Дверь в галерею чуть слышно отворилась, в зале раздались быстрые шаги вприпрыжку.

– Можно войти, папа? – послышался голос Маргариты, и пальчики ее что есть силы, застучали в дверь.

Лампрехт отворил и впустил обоих детей.

– Дитендорфское печенье вы съели еще вчера, лакомки вы этакие, а теперь не осталось никаких сладостей.

– Нам ничего и не надо, папа!

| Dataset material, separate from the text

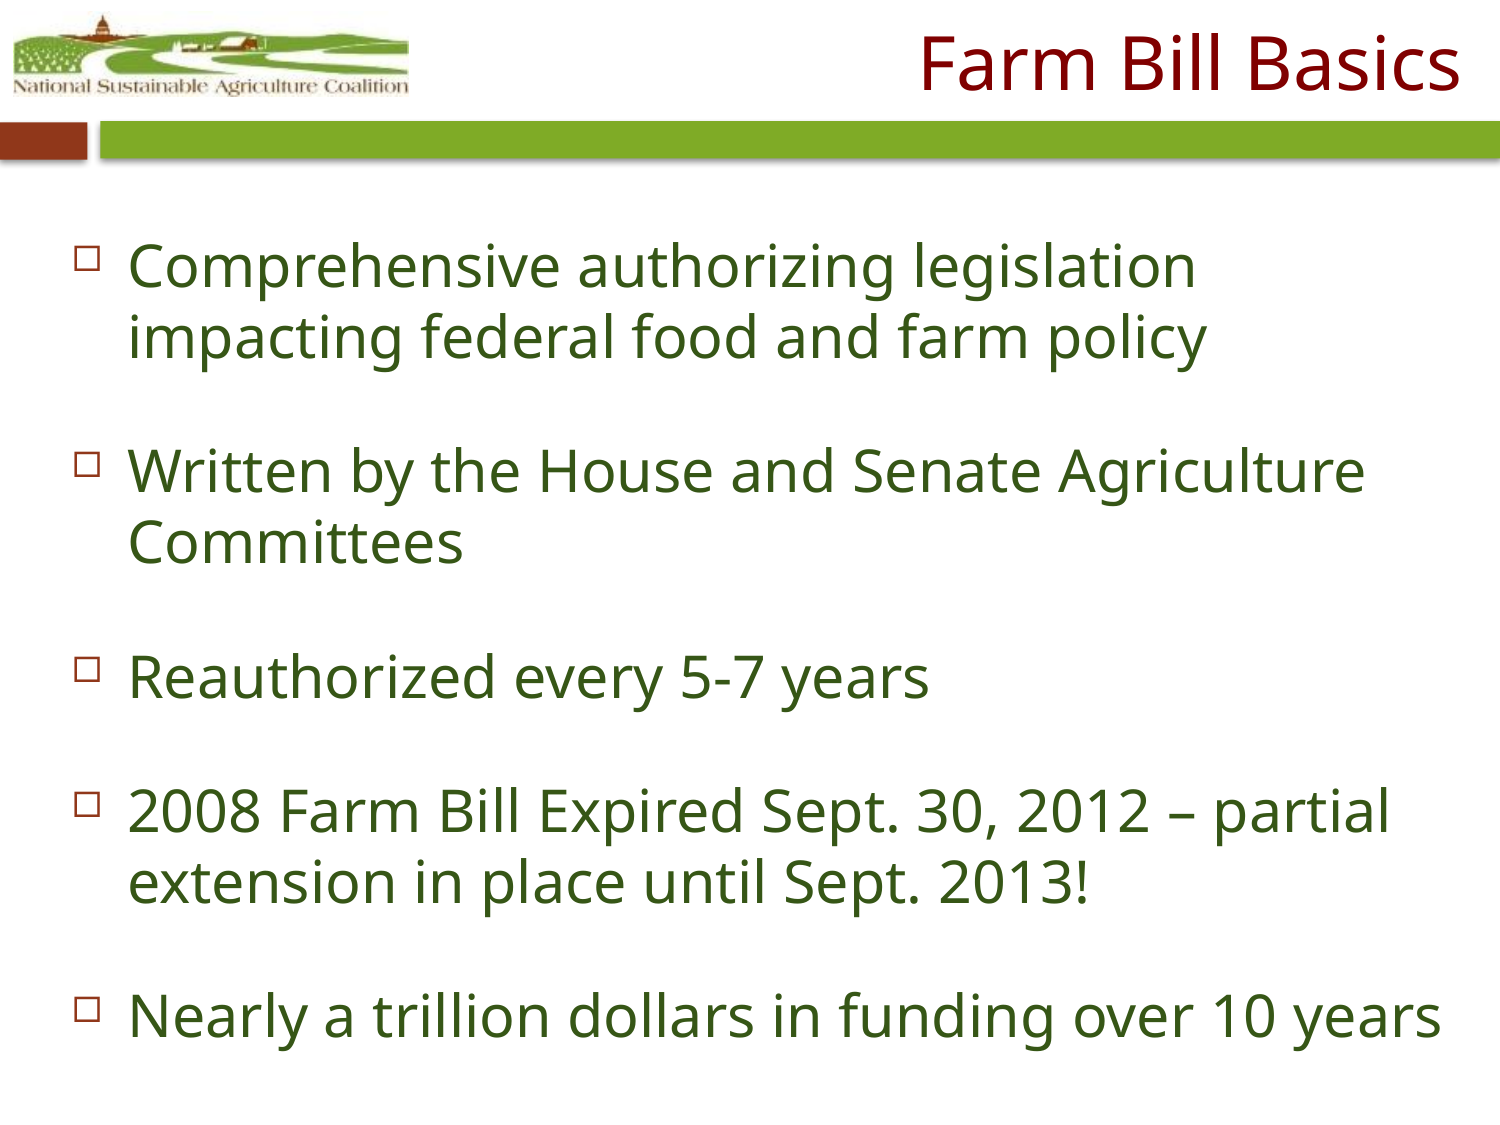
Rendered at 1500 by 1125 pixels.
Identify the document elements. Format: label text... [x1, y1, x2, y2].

title Farm Bill Basics [434, 9, 1478, 112]
list Comprehensive authorizing legislation impacting federal food and farm policy Written by the House and Senate Agriculture Committees Reauthorized every 5-7 years 2008 Farm Bill Expired Sept. 30, 2012 – partial extension in place until Sept. 2013! Nearly a trillion dollars in funding over 10 years [56, 220, 1500, 1064]
picture [13, 11, 409, 97]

У нас внизу есть сладкий пирог! – сказала девочка. – Тетя Софи просит дать ей ключ – ключ от комнаты в конце коридора, которая всегда заперта.

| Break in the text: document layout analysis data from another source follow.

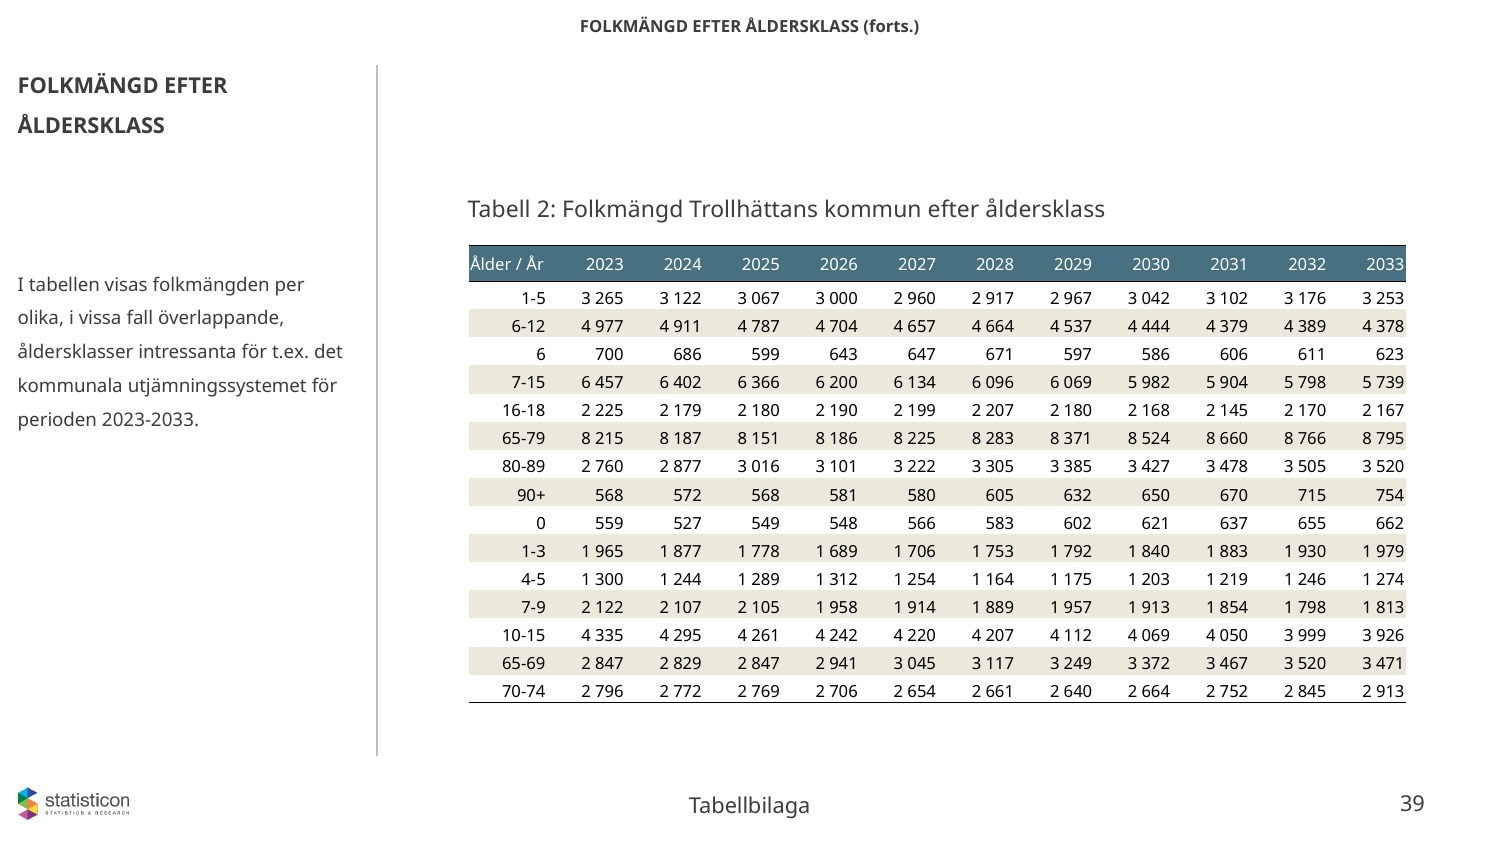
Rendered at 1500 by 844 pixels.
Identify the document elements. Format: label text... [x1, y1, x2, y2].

table_cell 4 112 [1015, 618, 1093, 647]
table_cell 8 225 [859, 422, 937, 450]
table_cell 2 706 [781, 675, 859, 702]
table_cell 3 101 [781, 450, 859, 478]
table_cell 3 222 [859, 450, 937, 478]
table_cell 4 444 [1093, 309, 1171, 337]
table_cell 5 982 [1093, 365, 1171, 394]
table_cell 527 [625, 506, 703, 534]
table_header 2031 [1171, 246, 1249, 281]
table_cell 549 [703, 506, 781, 534]
table_cell 1 753 [937, 534, 1015, 562]
table_cell 605 [937, 478, 1015, 506]
table_header 2025 [703, 246, 781, 281]
table_cell 611 [1249, 337, 1328, 365]
table_cell 700 [547, 337, 625, 365]
table_cell 1 958 [781, 590, 859, 618]
table_cell 647 [859, 337, 937, 365]
table_header 2026 [781, 246, 859, 281]
table_cell 1 689 [781, 534, 859, 562]
table_cell 3 471 [1328, 647, 1406, 675]
table_cell 3 249 [1015, 647, 1093, 675]
table_cell 2 180 [1015, 394, 1093, 422]
text_box Tabell 2: Folkmängd Trollhättans kommun efter åldersklass [453, 187, 1391, 230]
table_cell 6 457 [547, 365, 625, 394]
table_cell 10-15 [469, 618, 547, 647]
table_cell 650 [1093, 478, 1171, 506]
table_cell 2 207 [937, 394, 1015, 422]
table_cell 2 845 [1249, 675, 1328, 702]
table_cell 2 772 [625, 675, 703, 702]
table_cell 3 305 [937, 450, 1015, 478]
table_header 2028 [937, 246, 1015, 281]
table_cell 568 [703, 478, 781, 506]
table_cell 1-3 [469, 534, 547, 562]
table_cell 1 219 [1171, 562, 1249, 590]
table_cell 671 [937, 337, 1015, 365]
table_cell 602 [1015, 506, 1093, 534]
table_cell 2 913 [1328, 675, 1406, 702]
table_cell 1 798 [1249, 590, 1328, 618]
table_cell 3 926 [1328, 618, 1406, 647]
table_cell 2 941 [781, 647, 859, 675]
table_cell 70-74 [469, 675, 547, 702]
table_cell 2 877 [625, 450, 703, 478]
table_cell 2 960 [859, 282, 937, 309]
table_cell 3 999 [1249, 618, 1328, 647]
table_cell 581 [781, 478, 859, 506]
table_cell 8 766 [1249, 422, 1328, 450]
table_header 2023 [547, 246, 625, 281]
footer Tabellbilaga [512, 782, 988, 827]
table_header 2027 [859, 246, 937, 281]
table_cell 637 [1171, 506, 1249, 534]
table_cell 1 877 [625, 534, 703, 562]
table_header 2030 [1093, 246, 1171, 281]
table_header 2029 [1015, 246, 1093, 281]
title FOLKMÄNGD EFTER ÅLDERSKLASS (forts.) [0, 0, 1500, 51]
table_cell 2 105 [703, 590, 781, 618]
table_cell 2 769 [703, 675, 781, 702]
table_cell 1 883 [1171, 534, 1249, 562]
table_cell 4 378 [1328, 309, 1406, 337]
table_cell 597 [1015, 337, 1093, 365]
table_cell 8 187 [625, 422, 703, 450]
table_cell 7-9 [469, 590, 547, 618]
table_cell 1 914 [859, 590, 937, 618]
table_cell 2 654 [859, 675, 937, 702]
table_cell 4 657 [859, 309, 937, 337]
table_cell 8 215 [547, 422, 625, 450]
table_cell 2 829 [625, 647, 703, 675]
table_cell 2 847 [703, 647, 781, 675]
table_cell 8 660 [1171, 422, 1249, 450]
table_cell 3 478 [1171, 450, 1249, 478]
table_cell 4 220 [859, 618, 937, 647]
table_cell 3 117 [937, 647, 1015, 675]
table_cell 4-5 [469, 562, 547, 590]
table_cell 4 389 [1249, 309, 1328, 337]
table_cell 2 661 [937, 675, 1015, 702]
table_cell 3 467 [1171, 647, 1249, 675]
table_cell 1 913 [1093, 590, 1171, 618]
table_cell 16-18 [469, 394, 547, 422]
table_cell 65-79 [469, 422, 547, 450]
table_cell 5 904 [1171, 365, 1249, 394]
table_cell 1-5 [469, 282, 547, 309]
picture [18, 787, 129, 821]
table_cell 3 520 [1249, 647, 1328, 675]
table_cell 1 792 [1015, 534, 1093, 562]
table_cell 568 [547, 478, 625, 506]
table_cell 8 283 [937, 422, 1015, 450]
table_cell 2 167 [1328, 394, 1406, 422]
table_cell 670 [1171, 478, 1249, 506]
table_cell 559 [547, 506, 625, 534]
table_cell 3 016 [703, 450, 781, 478]
table_cell 3 102 [1171, 282, 1249, 309]
table_cell 4 911 [625, 309, 703, 337]
table_cell 1 164 [937, 562, 1015, 590]
table_cell 1 840 [1093, 534, 1171, 562]
table_cell 7-15 [469, 365, 547, 394]
table_cell 3 122 [625, 282, 703, 309]
table_cell 2 170 [1249, 394, 1328, 422]
table_cell 1 979 [1328, 534, 1406, 562]
table_cell 3 505 [1249, 450, 1328, 478]
table_cell 2 967 [1015, 282, 1093, 309]
table_cell 1 813 [1328, 590, 1406, 618]
table_cell 1 246 [1249, 562, 1328, 590]
table_cell 6 200 [781, 365, 859, 394]
table_cell 1 854 [1171, 590, 1249, 618]
table_cell 2 179 [625, 394, 703, 422]
table_cell 4 261 [703, 618, 781, 647]
table_cell 2 752 [1171, 675, 1249, 702]
table_header 2032 [1249, 246, 1328, 281]
table_cell 6-12 [469, 309, 547, 337]
table_cell 623 [1328, 337, 1406, 365]
table_cell 586 [1093, 337, 1171, 365]
table_cell 606 [1171, 337, 1249, 365]
table_cell 1 289 [703, 562, 781, 590]
table_cell 80-89 [469, 450, 547, 478]
table_cell 2 796 [547, 675, 625, 702]
table_cell 1 706 [859, 534, 937, 562]
table_cell 5 798 [1249, 365, 1328, 394]
table_cell 3 000 [781, 282, 859, 309]
table_cell 4 069 [1093, 618, 1171, 647]
table_cell 0 [469, 506, 547, 534]
table_cell 3 176 [1249, 282, 1328, 309]
table_cell 548 [781, 506, 859, 534]
table_cell 1 312 [781, 562, 859, 590]
table_cell 1 889 [937, 590, 1015, 618]
table_cell 580 [859, 478, 937, 506]
table_cell 2 122 [547, 590, 625, 618]
table_cell 1 175 [1015, 562, 1093, 590]
table_cell 1 957 [1015, 590, 1093, 618]
table_cell 662 [1328, 506, 1406, 534]
table_cell 4 207 [937, 618, 1015, 647]
table_cell 4 787 [703, 309, 781, 337]
table_cell 1 274 [1328, 562, 1406, 590]
slide_number 39 [1074, 782, 1425, 827]
table_cell 3 427 [1093, 450, 1171, 478]
table_cell 6 069 [1015, 365, 1093, 394]
table_cell 4 977 [547, 309, 625, 337]
table_cell 8 524 [1093, 422, 1171, 450]
table_cell 754 [1328, 478, 1406, 506]
table_cell 583 [937, 506, 1015, 534]
table_cell 621 [1093, 506, 1171, 534]
table_cell 2 664 [1093, 675, 1171, 702]
table_cell 2 145 [1171, 394, 1249, 422]
table_cell 686 [625, 337, 703, 365]
table_cell 2 225 [547, 394, 625, 422]
table_header 2024 [625, 246, 703, 281]
table_cell 8 151 [703, 422, 781, 450]
table_cell 2 640 [1015, 675, 1093, 702]
table_cell 6 134 [859, 365, 937, 394]
table_cell 715 [1249, 478, 1328, 506]
table_cell 6 402 [625, 365, 703, 394]
table_cell 4 379 [1171, 309, 1249, 337]
table_cell 8 371 [1015, 422, 1093, 450]
table_cell 1 254 [859, 562, 937, 590]
table_cell 6 [469, 337, 547, 365]
table_cell 3 372 [1093, 647, 1171, 675]
table_cell 4 537 [1015, 309, 1093, 337]
table_cell 1 930 [1249, 534, 1328, 562]
table_cell 2 199 [859, 394, 937, 422]
table_cell 1 300 [547, 562, 625, 590]
table_cell 599 [703, 337, 781, 365]
table_cell 8 186 [781, 422, 859, 450]
table_cell 655 [1249, 506, 1328, 534]
table_cell 2 107 [625, 590, 703, 618]
text_box FOLKMÄNGD EFTER ÅLDERSKLASS I tabellen visas folkmängden per olika, i vissa fall överlappande, åldersklasser intressanta för t.ex. det kommunala utjämningssystemet för perioden 2023-2033. [16, 57, 352, 709]
table_cell 3 067 [703, 282, 781, 309]
table_cell 90+ [469, 478, 547, 506]
table_cell 2 168 [1093, 394, 1171, 422]
table_cell 3 042 [1093, 282, 1171, 309]
table_cell 2 917 [937, 282, 1015, 309]
table_cell 3 253 [1328, 282, 1406, 309]
table_cell 643 [781, 337, 859, 365]
table_cell 3 385 [1015, 450, 1093, 478]
table_cell 4 664 [937, 309, 1015, 337]
table_cell 3 045 [859, 647, 937, 675]
table_cell 65-69 [469, 647, 547, 675]
table_cell 632 [1015, 478, 1093, 506]
table_cell 2 190 [781, 394, 859, 422]
table_cell 4 335 [547, 618, 625, 647]
table_cell 6 096 [937, 365, 1015, 394]
table_cell 1 244 [625, 562, 703, 590]
table_cell 4 295 [625, 618, 703, 647]
table_header Ålder / År [469, 246, 547, 281]
table_cell 4 242 [781, 618, 859, 647]
table_cell 572 [625, 478, 703, 506]
table_header 2033 [1328, 246, 1406, 281]
table_cell 1 965 [547, 534, 625, 562]
table_cell 5 739 [1328, 365, 1406, 394]
table_cell 8 795 [1328, 422, 1406, 450]
table_cell 2 760 [547, 450, 625, 478]
table_cell 4 704 [781, 309, 859, 337]
table_cell 566 [859, 506, 937, 534]
table_cell 4 050 [1171, 618, 1249, 647]
table_cell 6 366 [703, 365, 781, 394]
table_cell 2 847 [547, 647, 625, 675]
table_cell 1 203 [1093, 562, 1171, 590]
table_cell 2 180 [703, 394, 781, 422]
table_cell 1 778 [703, 534, 781, 562]
table_cell 3 520 [1328, 450, 1406, 478]
table_cell 3 265 [547, 282, 625, 309]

– Откуда только что посмотрела во двор женщина из красной гостиной, – дополнил Рейнгольд.

– Что за бессмыслица и что должен значить этот вздор о женщине из красной гостиной? – сердито спросил Лампрехт, не сумев, однако, скрыть напряженного ожидания ответа.

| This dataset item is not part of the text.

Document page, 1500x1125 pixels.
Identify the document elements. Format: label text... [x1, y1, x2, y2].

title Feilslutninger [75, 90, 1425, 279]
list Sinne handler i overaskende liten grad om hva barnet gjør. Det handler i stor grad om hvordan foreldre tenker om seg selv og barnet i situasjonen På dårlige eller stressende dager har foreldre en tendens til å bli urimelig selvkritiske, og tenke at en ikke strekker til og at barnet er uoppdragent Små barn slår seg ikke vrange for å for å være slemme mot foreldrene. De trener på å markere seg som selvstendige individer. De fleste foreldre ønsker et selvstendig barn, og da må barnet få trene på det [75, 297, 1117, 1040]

– Это только рассказывает глупая Бэрбэ, папа! Она страшно суеверна, – отвечала Маргарита и рассказала о том, что видела, как в окне раскрылся большой букет посредине спущенных гардин и в образовавшейся широкой темной щели показались белые пальцы и голова со светлыми волосами, как тетя Софи уверяла, что это был отблеск солнца, но что она, Маргарита, этому не верит.

Господин Лампрехт отвернулся во время этого рассказа, и опять взял, отброшенный было миниатюрный томик, чтобы поставить его на книжную полку.

– Конечно, это было солнце, глупышка, тетя Софи совершенно права, – сказал он и, поставив, наконец, с необыкновенной аккуратностью книгу на место, повернулся к девочке. – Рассуди сама хорошенько, дитя мое, – продолжил он и постучал, улыбаясь, пальцем по ее лбу. – Ты приходишь ко мне за ключом от запертой комнаты, и он действительно у меня – висит вон в том шкафу вместе с другими ключами. Как же могло попасть туда какое-нибудь существо, ведь не через дверную же щель?

Девочка стояла молча и задумчиво смотрела перед собой. Видно было, что она не убеждена, на ее круглом упрямом личике было ясно написано: что ни говори, я это видела собственными глазами!

Советница многозначительно покачала головой, бросив выразительный взгляд на зятя, и прижала руки к груди.

– Только бы за всем этим не скрывалось чего-нибудь между Гербертом и теми людьми! Одна мысль об этом приводит меня в бешенство!